§ **Directions**
Could you print the data that follows exactly as given?

[[ Data provided, beginning ]]

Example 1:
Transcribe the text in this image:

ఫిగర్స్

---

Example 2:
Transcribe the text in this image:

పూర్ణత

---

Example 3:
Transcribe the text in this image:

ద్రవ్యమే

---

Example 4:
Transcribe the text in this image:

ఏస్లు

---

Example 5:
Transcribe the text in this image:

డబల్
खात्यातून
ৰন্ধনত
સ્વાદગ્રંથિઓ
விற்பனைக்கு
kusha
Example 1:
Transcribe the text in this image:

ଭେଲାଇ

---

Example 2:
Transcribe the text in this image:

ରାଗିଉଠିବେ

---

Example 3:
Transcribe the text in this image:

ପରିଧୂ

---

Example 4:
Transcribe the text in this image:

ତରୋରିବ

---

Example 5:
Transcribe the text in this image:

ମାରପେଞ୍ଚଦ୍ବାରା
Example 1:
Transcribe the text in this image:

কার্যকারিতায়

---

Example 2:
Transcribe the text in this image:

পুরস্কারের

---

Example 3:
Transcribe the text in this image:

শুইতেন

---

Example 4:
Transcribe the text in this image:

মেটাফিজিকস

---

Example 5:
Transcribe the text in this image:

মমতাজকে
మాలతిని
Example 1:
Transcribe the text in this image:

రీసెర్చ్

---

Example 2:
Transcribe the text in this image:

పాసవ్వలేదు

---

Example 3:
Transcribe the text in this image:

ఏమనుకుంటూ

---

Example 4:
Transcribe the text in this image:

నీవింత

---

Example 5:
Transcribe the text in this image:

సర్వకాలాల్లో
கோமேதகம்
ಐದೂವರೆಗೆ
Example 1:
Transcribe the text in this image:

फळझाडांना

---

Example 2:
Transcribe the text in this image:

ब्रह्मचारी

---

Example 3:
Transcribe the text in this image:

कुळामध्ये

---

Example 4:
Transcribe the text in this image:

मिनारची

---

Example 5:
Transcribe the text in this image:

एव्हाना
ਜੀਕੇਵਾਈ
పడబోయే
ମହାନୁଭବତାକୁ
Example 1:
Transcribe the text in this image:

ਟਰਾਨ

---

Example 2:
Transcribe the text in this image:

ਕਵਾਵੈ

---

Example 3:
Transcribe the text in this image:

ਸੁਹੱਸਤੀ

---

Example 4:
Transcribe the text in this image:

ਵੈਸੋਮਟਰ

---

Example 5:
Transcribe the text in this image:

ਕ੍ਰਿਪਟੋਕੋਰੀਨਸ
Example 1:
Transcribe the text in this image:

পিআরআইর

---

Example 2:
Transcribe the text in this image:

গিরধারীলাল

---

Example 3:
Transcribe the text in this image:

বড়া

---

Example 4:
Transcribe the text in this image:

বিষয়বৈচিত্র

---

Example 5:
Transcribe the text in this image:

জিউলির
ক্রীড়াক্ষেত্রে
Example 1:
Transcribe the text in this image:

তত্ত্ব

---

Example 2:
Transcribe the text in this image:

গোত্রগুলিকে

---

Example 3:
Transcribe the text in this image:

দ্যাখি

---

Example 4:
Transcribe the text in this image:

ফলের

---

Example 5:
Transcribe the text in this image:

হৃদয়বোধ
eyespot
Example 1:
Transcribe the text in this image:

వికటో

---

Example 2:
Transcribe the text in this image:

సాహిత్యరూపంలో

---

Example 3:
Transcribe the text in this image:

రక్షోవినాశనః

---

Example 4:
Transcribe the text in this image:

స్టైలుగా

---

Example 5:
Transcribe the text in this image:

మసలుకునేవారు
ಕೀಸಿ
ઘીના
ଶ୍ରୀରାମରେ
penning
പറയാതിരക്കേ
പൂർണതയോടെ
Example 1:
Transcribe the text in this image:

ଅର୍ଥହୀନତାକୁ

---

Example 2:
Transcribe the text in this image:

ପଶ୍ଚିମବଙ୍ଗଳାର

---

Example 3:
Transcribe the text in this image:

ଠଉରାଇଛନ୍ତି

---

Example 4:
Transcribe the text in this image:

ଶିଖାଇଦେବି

[[ Data provided, end ]]

§ **Output for this exercise**
Example 1:
Transcribe the text in this image:

ఫిగర్స్

---

Example 2:
Transcribe the text in this image:

పూర్ణత

---

Example 3:
Transcribe the text in this image:

ద్రవ్యమే

---

Example 4:
Transcribe the text in this image:

ఏస్లు

---

Example 5:
Transcribe the text in this image:

డబల్
खात्यातून
ৰন্ধনত
સ્વાદગ્રંથિઓ
விற்பனைக்கு
kusha
Example 1:
Transcribe the text in this image:

ଭେଲାଇ

---

Example 2:
Transcribe the text in this image:

ରାଗିଉଠିବେ

---

Example 3:
Transcribe the text in this image:

ପରିଧୂ

---

Example 4:
Transcribe the text in this image:

ତରୋରିବ

---

Example 5:
Transcribe the text in this image:

ମାରପେଞ୍ଚଦ୍ବାରା
Example 1:
Transcribe the text in this image:

কার্যকারিতায়

---

Example 2:
Transcribe the text in this image:

পুরস্কারের

---

Example 3:
Transcribe the text in this image:

শুইতেন

---

Example 4:
Transcribe the text in this image:

মেটাফিজিকস

---

Example 5:
Transcribe the text in this image:

মমতাজকে
మాలతిని
Example 1:
Transcribe the text in this image:

రీసెర్చ్

---

Example 2:
Transcribe the text in this image:

పాసవ్వలేదు

---

Example 3:
Transcribe the text in this image:

ఏమనుకుంటూ

---

Example 4:
Transcribe the text in this image:

నీవింత

---

Example 5:
Transcribe the text in this image:

సర్వకాలాల్లో
கோமேதகம்
ಐದೂವರೆಗೆ
Example 1:
Transcribe the text in this image:

फळझाडांना

---

Example 2:
Transcribe the text in this image:

ब्रह्मचारी

---

Example 3:
Transcribe the text in this image:

कुळामध्ये

---

Example 4:
Transcribe the text in this image:

मिनारची

---

Example 5:
Transcribe the text in this image:

एव्हाना
ਜੀਕੇਵਾਈ
పడబోయే
ମହାନୁଭବତାକୁ
Example 1:
Transcribe the text in this image:

ਟਰਾਨ

---

Example 2:
Transcribe the text in this image:

ਕਵਾਵੈ

---

Example 3:
Transcribe the text in this image:

ਸੁਹੱਸਤੀ

---

Example 4:
Transcribe the text in this image:

ਵੈਸੋਮਟਰ

---

Example 5:
Transcribe the text in this image:

ਕ੍ਰਿਪਟੋਕੋਰੀਨਸ
Example 1:
Transcribe the text in this image:

পিআরআইর

---

Example 2:
Transcribe the text in this image:

গিরধারীলাল

---

Example 3:
Transcribe the text in this image:

বড়া

---

Example 4:
Transcribe the text in this image:

বিষয়বৈচিত্র

---

Example 5:
Transcribe the text in this image:

জিউলির
ক্রীড়াক্ষেত্রে
Example 1:
Transcribe the text in this image:

তত্ত্ব

---

Example 2:
Transcribe the text in this image:

গোত্রগুলিকে

---

Example 3:
Transcribe the text in this image:

দ্যাখি

---

Example 4:
Transcribe the text in this image:

ফলের

---

Example 5:
Transcribe the text in this image:

হৃদয়বোধ
eyespot
Example 1:
Transcribe the text in this image:

వికటో

---

Example 2:
Transcribe the text in this image:

సాహిత్యరూపంలో

---

Example 3:
Transcribe the text in this image:

రక్షోవినాశనః

---

Example 4:
Transcribe the text in this image:

స్టైలుగా

---

Example 5:
Transcribe the text in this image:

మసలుకునేవారు
ಕೀಸಿ
ઘીના
ଶ୍ରୀରାମରେ
penning
പറയാതിരക്കേ
പൂർണതയോടെ
Example 1:
Transcribe the text in this image:

ଅର୍ଥହୀନତାକୁ

---

Example 2:
Transcribe the text in this image:

ପଶ୍ଚିମବଙ୍ଗଳାର

---

Example 3:
Transcribe the text in this image:

ଠଉରାଇଛନ୍ତି

---

Example 4:
Transcribe the text in this image:

ଶିଖାଇଦେବି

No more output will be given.